■ What you are asked to do
Please print the data again exactly as given.

BEGIN Exercise data

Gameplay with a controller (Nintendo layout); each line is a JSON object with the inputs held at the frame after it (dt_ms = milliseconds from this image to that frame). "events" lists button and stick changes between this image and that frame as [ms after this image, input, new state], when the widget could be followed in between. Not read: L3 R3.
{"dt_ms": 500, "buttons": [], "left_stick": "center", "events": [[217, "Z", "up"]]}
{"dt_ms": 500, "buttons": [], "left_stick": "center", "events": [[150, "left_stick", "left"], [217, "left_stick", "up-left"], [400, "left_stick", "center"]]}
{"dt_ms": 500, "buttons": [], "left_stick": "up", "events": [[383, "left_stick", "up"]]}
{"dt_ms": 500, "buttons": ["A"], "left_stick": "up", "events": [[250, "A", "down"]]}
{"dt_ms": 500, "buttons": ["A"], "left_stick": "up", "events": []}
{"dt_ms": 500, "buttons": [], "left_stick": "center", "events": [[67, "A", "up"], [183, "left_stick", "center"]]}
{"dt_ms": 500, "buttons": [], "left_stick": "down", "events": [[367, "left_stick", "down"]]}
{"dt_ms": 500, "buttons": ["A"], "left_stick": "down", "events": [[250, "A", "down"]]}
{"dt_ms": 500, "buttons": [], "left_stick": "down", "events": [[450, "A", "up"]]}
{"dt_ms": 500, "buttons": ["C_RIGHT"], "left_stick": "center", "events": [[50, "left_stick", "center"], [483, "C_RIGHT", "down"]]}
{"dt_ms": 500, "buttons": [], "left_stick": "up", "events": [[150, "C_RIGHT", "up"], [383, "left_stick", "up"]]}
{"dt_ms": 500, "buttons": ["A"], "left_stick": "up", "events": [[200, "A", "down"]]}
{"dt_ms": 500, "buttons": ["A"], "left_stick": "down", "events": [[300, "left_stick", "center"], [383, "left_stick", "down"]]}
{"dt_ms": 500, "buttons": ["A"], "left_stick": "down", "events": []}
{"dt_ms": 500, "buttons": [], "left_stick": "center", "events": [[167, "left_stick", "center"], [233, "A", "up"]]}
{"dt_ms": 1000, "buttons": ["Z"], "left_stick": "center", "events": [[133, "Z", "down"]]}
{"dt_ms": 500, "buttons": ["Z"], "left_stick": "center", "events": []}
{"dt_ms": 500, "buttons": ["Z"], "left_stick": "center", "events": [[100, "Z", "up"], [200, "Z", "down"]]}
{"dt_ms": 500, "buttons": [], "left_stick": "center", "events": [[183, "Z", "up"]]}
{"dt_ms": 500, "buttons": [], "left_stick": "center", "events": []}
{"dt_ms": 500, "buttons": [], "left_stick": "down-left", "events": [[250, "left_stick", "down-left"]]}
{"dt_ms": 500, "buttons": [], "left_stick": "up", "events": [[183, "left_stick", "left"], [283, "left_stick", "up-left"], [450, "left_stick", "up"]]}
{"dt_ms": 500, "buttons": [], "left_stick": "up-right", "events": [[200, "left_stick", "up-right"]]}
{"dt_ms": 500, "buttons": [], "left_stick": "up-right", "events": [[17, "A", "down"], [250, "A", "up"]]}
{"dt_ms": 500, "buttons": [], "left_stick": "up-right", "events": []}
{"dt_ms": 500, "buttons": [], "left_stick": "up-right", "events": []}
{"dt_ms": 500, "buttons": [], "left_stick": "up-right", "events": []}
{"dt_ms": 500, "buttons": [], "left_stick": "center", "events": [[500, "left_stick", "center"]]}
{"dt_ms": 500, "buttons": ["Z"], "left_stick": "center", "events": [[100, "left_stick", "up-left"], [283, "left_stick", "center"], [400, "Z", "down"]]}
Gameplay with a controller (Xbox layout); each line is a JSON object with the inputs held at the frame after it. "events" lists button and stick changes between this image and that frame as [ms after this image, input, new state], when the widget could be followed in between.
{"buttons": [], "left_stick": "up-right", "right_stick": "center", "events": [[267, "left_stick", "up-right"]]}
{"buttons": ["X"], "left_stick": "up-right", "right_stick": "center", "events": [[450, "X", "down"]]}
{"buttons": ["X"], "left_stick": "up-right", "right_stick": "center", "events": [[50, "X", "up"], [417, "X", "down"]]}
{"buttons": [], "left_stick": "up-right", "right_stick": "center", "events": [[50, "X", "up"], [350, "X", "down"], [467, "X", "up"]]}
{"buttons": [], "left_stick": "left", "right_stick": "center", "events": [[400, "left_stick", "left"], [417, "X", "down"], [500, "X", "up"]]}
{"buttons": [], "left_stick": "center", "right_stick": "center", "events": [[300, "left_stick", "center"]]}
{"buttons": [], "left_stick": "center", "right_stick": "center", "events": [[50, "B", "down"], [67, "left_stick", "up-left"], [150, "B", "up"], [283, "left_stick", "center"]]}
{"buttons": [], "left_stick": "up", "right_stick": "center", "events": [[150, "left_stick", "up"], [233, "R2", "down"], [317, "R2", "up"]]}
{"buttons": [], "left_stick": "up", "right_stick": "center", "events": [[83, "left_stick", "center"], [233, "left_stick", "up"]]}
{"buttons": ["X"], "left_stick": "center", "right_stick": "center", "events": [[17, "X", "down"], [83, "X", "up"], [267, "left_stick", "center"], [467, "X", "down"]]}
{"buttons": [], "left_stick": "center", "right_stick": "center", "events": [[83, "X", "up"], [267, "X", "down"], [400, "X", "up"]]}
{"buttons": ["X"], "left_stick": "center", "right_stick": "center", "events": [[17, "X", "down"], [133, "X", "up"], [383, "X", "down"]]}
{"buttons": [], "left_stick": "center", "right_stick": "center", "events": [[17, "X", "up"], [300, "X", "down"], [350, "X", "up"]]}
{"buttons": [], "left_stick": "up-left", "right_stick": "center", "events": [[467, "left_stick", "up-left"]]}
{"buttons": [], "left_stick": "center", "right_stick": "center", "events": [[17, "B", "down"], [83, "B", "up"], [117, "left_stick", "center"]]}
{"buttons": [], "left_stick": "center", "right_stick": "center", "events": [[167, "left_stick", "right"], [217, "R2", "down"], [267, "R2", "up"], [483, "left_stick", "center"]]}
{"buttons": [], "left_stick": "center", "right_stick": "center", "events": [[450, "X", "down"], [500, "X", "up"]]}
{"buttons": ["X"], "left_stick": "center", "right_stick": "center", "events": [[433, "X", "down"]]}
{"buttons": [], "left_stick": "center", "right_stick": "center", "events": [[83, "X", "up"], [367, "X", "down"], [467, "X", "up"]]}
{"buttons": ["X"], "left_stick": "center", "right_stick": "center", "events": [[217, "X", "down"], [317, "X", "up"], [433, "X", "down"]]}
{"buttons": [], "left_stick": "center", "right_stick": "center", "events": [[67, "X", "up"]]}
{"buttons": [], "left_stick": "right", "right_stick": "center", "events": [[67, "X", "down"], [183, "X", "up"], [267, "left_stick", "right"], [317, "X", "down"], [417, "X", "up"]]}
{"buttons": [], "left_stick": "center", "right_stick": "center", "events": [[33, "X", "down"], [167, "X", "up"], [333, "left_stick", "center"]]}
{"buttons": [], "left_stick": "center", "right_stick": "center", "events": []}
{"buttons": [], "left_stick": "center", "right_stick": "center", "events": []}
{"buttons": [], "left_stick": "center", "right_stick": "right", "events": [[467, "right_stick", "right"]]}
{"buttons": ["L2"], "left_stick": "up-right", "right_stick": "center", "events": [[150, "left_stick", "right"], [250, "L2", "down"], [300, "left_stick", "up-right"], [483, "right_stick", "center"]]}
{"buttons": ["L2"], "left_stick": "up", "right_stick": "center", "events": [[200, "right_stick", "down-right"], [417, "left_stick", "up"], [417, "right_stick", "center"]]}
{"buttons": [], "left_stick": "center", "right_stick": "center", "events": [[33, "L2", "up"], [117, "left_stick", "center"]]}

END Exercise data

■ Completed task
Gameplay with a controller (Nintendo layout); each line is a JSON object with the inputs held at the frame after it (dt_ms = milliseconds from this image to that frame). "events" lists button and stick changes between this image and that frame as [ms after this image, input, new state], when the widget could be followed in between. Not read: L3 R3.
{"dt_ms": 500, "buttons": [], "left_stick": "center", "events": [[217, "Z", "up"]]}
{"dt_ms": 500, "buttons": [], "left_stick": "center", "events": [[150, "left_stick", "left"], [217, "left_stick", "up-left"], [400, "left_stick", "center"]]}
{"dt_ms": 500, "buttons": [], "left_stick": "up", "events": [[383, "left_stick", "up"]]}
{"dt_ms": 500, "buttons": ["A"], "left_stick": "up", "events": [[250, "A", "down"]]}
{"dt_ms": 500, "buttons": ["A"], "left_stick": "up", "events": []}
{"dt_ms": 500, "buttons": [], "left_stick": "center", "events": [[67, "A", "up"], [183, "left_stick", "center"]]}
{"dt_ms": 500, "buttons": [], "left_stick": "down", "events": [[367, "left_stick", "down"]]}
{"dt_ms": 500, "buttons": ["A"], "left_stick": "down", "events": [[250, "A", "down"]]}
{"dt_ms": 500, "buttons": [], "left_stick": "down", "events": [[450, "A", "up"]]}
{"dt_ms": 500, "buttons": ["C_RIGHT"], "left_stick": "center", "events": [[50, "left_stick", "center"], [483, "C_RIGHT", "down"]]}
{"dt_ms": 500, "buttons": [], "left_stick": "up", "events": [[150, "C_RIGHT", "up"], [383, "left_stick", "up"]]}
{"dt_ms": 500, "buttons": ["A"], "left_stick": "up", "events": [[200, "A", "down"]]}
{"dt_ms": 500, "buttons": ["A"], "left_stick": "down", "events": [[300, "left_stick", "center"], [383, "left_stick", "down"]]}
{"dt_ms": 500, "buttons": ["A"], "left_stick": "down", "events": []}
{"dt_ms": 500, "buttons": [], "left_stick": "center", "events": [[167, "left_stick", "center"], [233, "A", "up"]]}
{"dt_ms": 1000, "buttons": ["Z"], "left_stick": "center", "events": [[133, "Z", "down"]]}
{"dt_ms": 500, "buttons": ["Z"], "left_stick": "center", "events": []}
{"dt_ms": 500, "buttons": ["Z"], "left_stick": "center", "events": [[100, "Z", "up"], [200, "Z", "down"]]}
{"dt_ms": 500, "buttons": [], "left_stick": "center", "events": [[183, "Z", "up"]]}
{"dt_ms": 500, "buttons": [], "left_stick": "center", "events": []}
{"dt_ms": 500, "buttons": [], "left_stick": "down-left", "events": [[250, "left_stick", "down-left"]]}
{"dt_ms": 500, "buttons": [], "left_stick": "up", "events": [[183, "left_stick", "left"], [283, "left_stick", "up-left"], [450, "left_stick", "up"]]}
{"dt_ms": 500, "buttons": [], "left_stick": "up-right", "events": [[200, "left_stick", "up-right"]]}
{"dt_ms": 500, "buttons": [], "left_stick": "up-right", "events": [[17, "A", "down"], [250, "A", "up"]]}
{"dt_ms": 500, "buttons": [], "left_stick": "up-right", "events": []}
{"dt_ms": 500, "buttons": [], "left_stick": "up-right", "events": []}
{"dt_ms": 500, "buttons": [], "left_stick": "up-right", "events": []}
{"dt_ms": 500, "buttons": [], "left_stick": "center", "events": [[500, "left_stick", "center"]]}
{"dt_ms": 500, "buttons": ["Z"], "left_stick": "center", "events": [[100, "left_stick", "up-left"], [283, "left_stick", "center"], [400, "Z", "down"]]}
Gameplay with a controller (Xbox layout); each line is a JSON object with the inputs held at the frame after it. "events" lists button and stick changes between this image and that frame as [ms after this image, input, new state], when the widget could be followed in between.
{"buttons": [], "left_stick": "up-right", "right_stick": "center", "events": [[267, "left_stick", "up-right"]]}
{"buttons": ["X"], "left_stick": "up-right", "right_stick": "center", "events": [[450, "X", "down"]]}
{"buttons": ["X"], "left_stick": "up-right", "right_stick": "center", "events": [[50, "X", "up"], [417, "X", "down"]]}
{"buttons": [], "left_stick": "up-right", "right_stick": "center", "events": [[50, "X", "up"], [350, "X", "down"], [467, "X", "up"]]}
{"buttons": [], "left_stick": "left", "right_stick": "center", "events": [[400, "left_stick", "left"], [417, "X", "down"], [500, "X", "up"]]}
{"buttons": [], "left_stick": "center", "right_stick": "center", "events": [[300, "left_stick", "center"]]}
{"buttons": [], "left_stick": "center", "right_stick": "center", "events": [[50, "B", "down"], [67, "left_stick", "up-left"], [150, "B", "up"], [283, "left_stick", "center"]]}
{"buttons": [], "left_stick": "up", "right_stick": "center", "events": [[150, "left_stick", "up"], [233, "R2", "down"], [317, "R2", "up"]]}
{"buttons": [], "left_stick": "up", "right_stick": "center", "events": [[83, "left_stick", "center"], [233, "left_stick", "up"]]}
{"buttons": ["X"], "left_stick": "center", "right_stick": "center", "events": [[17, "X", "down"], [83, "X", "up"], [267, "left_stick", "center"], [467, "X", "down"]]}
{"buttons": [], "left_stick": "center", "right_stick": "center", "events": [[83, "X", "up"], [267, "X", "down"], [400, "X", "up"]]}
{"buttons": ["X"], "left_stick": "center", "right_stick": "center", "events": [[17, "X", "down"], [133, "X", "up"], [383, "X", "down"]]}
{"buttons": [], "left_stick": "center", "right_stick": "center", "events": [[17, "X", "up"], [300, "X", "down"], [350, "X", "up"]]}
{"buttons": [], "left_stick": "up-left", "right_stick": "center", "events": [[467, "left_stick", "up-left"]]}
{"buttons": [], "left_stick": "center", "right_stick": "center", "events": [[17, "B", "down"], [83, "B", "up"], [117, "left_stick", "center"]]}
{"buttons": [], "left_stick": "center", "right_stick": "center", "events": [[167, "left_stick", "right"], [217, "R2", "down"], [267, "R2", "up"], [483, "left_stick", "center"]]}
{"buttons": [], "left_stick": "center", "right_stick": "center", "events": [[450, "X", "down"], [500, "X", "up"]]}
{"buttons": ["X"], "left_stick": "center", "right_stick": "center", "events": [[433, "X", "down"]]}
{"buttons": [], "left_stick": "center", "right_stick": "center", "events": [[83, "X", "up"], [367, "X", "down"], [467, "X", "up"]]}
{"buttons": ["X"], "left_stick": "center", "right_stick": "center", "events": [[217, "X", "down"], [317, "X", "up"], [433, "X", "down"]]}
{"buttons": [], "left_stick": "center", "right_stick": "center", "events": [[67, "X", "up"]]}
{"buttons": [], "left_stick": "right", "right_stick": "center", "events": [[67, "X", "down"], [183, "X", "up"], [267, "left_stick", "right"], [317, "X", "down"], [417, "X", "up"]]}
{"buttons": [], "left_stick": "center", "right_stick": "center", "events": [[33, "X", "down"], [167, "X", "up"], [333, "left_stick", "center"]]}
{"buttons": [], "left_stick": "center", "right_stick": "center", "events": []}
{"buttons": [], "left_stick": "center", "right_stick": "center", "events": []}
{"buttons": [], "left_stick": "center", "right_stick": "right", "events": [[467, "right_stick", "right"]]}
{"buttons": ["L2"], "left_stick": "up-right", "right_stick": "center", "events": [[150, "left_stick", "right"], [250, "L2", "down"], [300, "left_stick", "up-right"], [483, "right_stick", "center"]]}
{"buttons": ["L2"], "left_stick": "up", "right_stick": "center", "events": [[200, "right_stick", "down-right"], [417, "left_stick", "up"], [417, "right_stick", "center"]]}
{"buttons": [], "left_stick": "center", "right_stick": "center", "events": [[33, "L2", "up"], [117, "left_stick", "center"]]}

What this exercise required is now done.